Well at least it is with respect to what I will call the ‘strong’ or carry currencies:

  1. GBP: It’s big, it’s European, the economy is improving, rates are likely to head higher etc etc. Number 1 with a bullet! Targeting a move to .75 against the EUR.
  2. NZD: With the highest rates amongst the major currencies and insatiable demand for NZ assets from the big Chinese cash cow, it’s hard to see this NZD rally halting anytime soon. Big level to watch- NZD/USD record highs at .8850.
  3. CAD: The market had been trying to sell the CAD but the fundamental story is still more promising than it’s big North American cousin, hence the position clearing that we’ve seen in recent weeks. USD/CAD needs to break below 1.0600 to generate fresh momentum and get the market thinking about CAD longs.
  4. AUD: The RBA put a spanner in the bulls machinery yesterday and I’d expect the Aussie to struggle against the above 3 currencies for the next few months.

So what about the new funding currencies, the big printers, USD, EUR and JPY?

  1. As the latest to the printer and still at quite overvalued levels on certain crosses, I’m of the view that the EUR will be the weakest amongst all major currencies in coming months.
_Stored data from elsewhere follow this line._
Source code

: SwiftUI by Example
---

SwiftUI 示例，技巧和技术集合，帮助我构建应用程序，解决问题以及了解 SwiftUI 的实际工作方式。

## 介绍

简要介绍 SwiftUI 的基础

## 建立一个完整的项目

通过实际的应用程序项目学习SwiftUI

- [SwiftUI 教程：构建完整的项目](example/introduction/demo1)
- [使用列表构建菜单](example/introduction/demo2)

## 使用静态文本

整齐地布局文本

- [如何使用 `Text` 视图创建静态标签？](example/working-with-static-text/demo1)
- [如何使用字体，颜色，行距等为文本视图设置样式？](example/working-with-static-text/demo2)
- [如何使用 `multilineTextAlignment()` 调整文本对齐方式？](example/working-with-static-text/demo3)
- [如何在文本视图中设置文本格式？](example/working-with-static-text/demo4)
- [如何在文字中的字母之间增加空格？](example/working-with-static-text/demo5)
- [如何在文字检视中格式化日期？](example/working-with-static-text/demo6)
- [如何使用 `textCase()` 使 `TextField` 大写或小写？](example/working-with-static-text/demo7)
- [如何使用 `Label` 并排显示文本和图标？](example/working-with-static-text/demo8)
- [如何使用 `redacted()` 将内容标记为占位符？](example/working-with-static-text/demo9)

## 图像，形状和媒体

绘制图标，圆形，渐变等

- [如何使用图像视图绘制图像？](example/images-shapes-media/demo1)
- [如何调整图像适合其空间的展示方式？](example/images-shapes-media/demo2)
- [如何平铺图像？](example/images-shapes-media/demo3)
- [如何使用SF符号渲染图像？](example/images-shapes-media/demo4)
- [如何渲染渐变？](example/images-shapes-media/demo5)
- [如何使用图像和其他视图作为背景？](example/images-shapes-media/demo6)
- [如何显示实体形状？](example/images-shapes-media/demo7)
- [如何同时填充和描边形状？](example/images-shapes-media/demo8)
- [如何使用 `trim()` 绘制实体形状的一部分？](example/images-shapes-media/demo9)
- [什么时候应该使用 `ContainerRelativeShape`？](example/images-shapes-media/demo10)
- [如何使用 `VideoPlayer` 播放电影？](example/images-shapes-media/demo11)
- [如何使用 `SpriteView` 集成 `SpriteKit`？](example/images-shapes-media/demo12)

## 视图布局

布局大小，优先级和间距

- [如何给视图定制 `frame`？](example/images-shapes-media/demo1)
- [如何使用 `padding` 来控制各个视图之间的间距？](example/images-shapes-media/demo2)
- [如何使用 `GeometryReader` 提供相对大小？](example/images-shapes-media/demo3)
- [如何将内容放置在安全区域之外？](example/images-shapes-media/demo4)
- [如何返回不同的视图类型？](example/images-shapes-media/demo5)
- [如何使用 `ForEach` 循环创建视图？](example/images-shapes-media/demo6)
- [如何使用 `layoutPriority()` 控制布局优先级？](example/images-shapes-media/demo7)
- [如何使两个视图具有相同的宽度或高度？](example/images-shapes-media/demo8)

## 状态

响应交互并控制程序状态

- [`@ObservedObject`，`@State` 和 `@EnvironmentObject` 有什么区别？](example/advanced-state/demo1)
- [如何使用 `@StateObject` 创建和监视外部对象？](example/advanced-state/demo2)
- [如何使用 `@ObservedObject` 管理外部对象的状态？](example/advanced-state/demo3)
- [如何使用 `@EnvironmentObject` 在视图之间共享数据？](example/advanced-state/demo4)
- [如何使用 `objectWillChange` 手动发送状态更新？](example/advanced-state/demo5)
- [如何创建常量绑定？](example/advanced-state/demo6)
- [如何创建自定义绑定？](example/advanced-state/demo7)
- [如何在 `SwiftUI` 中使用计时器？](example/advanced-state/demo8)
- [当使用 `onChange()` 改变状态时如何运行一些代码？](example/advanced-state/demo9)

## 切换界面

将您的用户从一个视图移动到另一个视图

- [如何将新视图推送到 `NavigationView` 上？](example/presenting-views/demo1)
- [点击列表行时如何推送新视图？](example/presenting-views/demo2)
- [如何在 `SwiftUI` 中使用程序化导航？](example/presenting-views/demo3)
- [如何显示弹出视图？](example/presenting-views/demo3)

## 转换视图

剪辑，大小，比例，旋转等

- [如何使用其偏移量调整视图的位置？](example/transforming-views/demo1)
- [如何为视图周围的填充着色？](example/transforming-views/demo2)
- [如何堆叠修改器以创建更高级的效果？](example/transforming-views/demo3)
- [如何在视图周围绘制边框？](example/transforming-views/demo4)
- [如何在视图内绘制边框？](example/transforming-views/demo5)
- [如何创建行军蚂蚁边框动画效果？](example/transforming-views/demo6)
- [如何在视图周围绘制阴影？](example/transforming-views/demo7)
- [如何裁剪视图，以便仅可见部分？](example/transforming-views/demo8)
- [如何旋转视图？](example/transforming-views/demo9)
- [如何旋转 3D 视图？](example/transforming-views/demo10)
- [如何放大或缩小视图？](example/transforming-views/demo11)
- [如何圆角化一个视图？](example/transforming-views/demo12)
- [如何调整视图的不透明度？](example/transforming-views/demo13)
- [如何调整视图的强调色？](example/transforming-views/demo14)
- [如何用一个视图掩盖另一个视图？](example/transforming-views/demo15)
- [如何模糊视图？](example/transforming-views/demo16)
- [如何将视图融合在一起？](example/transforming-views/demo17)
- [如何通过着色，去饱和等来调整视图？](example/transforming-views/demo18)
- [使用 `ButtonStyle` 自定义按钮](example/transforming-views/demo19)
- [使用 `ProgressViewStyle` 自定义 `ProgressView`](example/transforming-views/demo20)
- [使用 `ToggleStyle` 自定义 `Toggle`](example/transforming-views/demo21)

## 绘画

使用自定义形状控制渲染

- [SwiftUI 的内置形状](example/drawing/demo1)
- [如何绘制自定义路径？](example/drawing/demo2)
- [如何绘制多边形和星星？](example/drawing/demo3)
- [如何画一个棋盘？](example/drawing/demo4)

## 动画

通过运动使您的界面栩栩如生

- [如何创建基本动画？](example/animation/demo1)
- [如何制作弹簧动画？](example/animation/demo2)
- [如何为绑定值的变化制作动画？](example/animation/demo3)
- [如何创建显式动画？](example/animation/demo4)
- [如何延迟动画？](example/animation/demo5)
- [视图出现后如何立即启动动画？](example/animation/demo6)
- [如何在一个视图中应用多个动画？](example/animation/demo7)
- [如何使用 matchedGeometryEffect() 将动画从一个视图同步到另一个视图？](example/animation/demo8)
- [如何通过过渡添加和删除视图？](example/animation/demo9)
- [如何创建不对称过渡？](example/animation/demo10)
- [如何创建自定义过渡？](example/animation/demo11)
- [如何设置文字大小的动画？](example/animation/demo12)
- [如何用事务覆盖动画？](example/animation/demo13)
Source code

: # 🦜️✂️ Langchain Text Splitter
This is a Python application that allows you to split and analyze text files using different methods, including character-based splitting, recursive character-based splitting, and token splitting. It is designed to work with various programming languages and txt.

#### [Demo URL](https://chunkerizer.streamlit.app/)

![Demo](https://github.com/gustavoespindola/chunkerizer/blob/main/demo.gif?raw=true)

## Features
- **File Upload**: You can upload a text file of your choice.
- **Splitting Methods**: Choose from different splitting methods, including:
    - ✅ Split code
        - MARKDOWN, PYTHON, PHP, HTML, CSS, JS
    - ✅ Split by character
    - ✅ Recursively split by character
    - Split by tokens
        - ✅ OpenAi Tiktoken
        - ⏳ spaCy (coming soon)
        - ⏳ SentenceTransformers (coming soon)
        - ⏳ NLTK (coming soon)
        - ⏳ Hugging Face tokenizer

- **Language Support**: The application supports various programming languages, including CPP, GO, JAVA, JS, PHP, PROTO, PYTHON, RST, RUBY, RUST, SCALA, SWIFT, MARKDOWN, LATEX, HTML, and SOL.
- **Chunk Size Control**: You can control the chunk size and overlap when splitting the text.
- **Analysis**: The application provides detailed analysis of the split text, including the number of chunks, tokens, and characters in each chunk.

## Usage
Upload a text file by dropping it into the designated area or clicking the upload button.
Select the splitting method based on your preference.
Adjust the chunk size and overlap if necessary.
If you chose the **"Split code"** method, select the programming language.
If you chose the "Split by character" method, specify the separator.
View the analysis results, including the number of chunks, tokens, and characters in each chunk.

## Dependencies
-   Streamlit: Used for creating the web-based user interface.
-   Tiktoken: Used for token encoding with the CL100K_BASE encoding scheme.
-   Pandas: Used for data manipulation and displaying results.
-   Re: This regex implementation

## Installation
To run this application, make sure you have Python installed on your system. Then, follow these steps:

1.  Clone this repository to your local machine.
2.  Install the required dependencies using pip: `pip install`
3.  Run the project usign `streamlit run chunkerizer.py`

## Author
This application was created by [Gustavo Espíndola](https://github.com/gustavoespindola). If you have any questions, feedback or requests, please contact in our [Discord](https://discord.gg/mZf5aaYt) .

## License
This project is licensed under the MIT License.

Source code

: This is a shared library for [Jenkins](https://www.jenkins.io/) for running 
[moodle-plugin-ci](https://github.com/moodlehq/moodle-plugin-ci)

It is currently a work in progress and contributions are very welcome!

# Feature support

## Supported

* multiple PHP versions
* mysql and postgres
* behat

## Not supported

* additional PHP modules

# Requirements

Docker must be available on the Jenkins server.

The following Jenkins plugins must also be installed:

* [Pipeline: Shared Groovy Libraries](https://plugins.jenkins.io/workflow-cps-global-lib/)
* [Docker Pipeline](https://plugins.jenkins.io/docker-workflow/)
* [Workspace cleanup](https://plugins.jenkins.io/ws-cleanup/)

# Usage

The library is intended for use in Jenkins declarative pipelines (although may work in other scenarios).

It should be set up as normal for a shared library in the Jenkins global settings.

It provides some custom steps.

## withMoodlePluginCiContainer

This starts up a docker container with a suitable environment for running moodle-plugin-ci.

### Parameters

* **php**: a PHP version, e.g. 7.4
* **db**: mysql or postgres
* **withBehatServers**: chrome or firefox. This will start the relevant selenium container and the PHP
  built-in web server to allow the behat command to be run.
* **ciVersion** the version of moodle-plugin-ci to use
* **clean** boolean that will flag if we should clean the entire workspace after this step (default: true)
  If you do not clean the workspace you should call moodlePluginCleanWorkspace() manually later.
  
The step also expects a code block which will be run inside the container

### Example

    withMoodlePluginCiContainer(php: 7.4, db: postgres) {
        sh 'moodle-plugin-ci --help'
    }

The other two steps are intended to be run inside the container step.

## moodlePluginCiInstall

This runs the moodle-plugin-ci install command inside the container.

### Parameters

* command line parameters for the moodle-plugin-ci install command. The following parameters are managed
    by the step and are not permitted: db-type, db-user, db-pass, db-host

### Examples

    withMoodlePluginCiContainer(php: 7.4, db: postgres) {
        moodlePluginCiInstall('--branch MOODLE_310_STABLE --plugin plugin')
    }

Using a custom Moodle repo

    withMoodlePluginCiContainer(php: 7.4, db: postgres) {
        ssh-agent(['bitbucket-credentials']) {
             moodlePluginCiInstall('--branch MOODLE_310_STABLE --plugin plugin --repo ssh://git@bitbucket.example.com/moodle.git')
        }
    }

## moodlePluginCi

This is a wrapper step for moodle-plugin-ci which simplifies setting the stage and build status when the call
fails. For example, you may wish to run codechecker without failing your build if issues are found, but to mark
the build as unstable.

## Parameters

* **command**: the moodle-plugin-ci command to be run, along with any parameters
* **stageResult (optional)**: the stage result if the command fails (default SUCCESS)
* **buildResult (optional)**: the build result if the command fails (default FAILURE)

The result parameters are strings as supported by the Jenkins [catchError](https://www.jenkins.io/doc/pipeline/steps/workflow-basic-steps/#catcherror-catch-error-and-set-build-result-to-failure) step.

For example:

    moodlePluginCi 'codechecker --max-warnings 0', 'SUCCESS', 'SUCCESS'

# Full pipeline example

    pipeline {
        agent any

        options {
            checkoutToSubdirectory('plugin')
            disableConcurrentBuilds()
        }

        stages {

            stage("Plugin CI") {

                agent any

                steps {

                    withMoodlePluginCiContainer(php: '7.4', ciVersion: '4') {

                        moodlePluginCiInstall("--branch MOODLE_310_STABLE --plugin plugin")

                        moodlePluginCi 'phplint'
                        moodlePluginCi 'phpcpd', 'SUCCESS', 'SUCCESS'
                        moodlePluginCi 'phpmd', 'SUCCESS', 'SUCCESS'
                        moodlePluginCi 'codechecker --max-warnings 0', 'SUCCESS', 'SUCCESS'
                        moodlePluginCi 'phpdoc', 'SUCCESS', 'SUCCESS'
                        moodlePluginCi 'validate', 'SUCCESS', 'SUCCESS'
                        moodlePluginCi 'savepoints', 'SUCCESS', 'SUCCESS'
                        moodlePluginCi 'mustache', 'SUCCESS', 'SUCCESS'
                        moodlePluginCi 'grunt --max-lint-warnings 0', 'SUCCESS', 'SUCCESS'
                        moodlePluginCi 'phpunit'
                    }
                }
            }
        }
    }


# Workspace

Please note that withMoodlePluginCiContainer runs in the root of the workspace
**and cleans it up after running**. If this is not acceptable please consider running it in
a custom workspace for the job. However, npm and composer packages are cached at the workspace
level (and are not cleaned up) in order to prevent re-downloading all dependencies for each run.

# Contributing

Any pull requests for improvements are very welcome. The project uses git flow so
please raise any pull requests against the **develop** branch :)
EUR/GBP is the obvious trade still, despite the fact that it’s come so far already.
  2. The JPY still looks weaker than the USD so I’ll put that in second last place.
  3. The Fed has commenced with it’s long overdue tapering and whilst it will be years before we see any sort of ‘normality’. the USD should out-perform the other two printers over coming months.

Conclusions: Sell EUR/GBP rallies on all time-frames; range-trade AUD/USD with a very mild bullish bias; and wait for the dip-buying opportunities in the ‘strong’ and rally selling opportunities in the ‘printers’.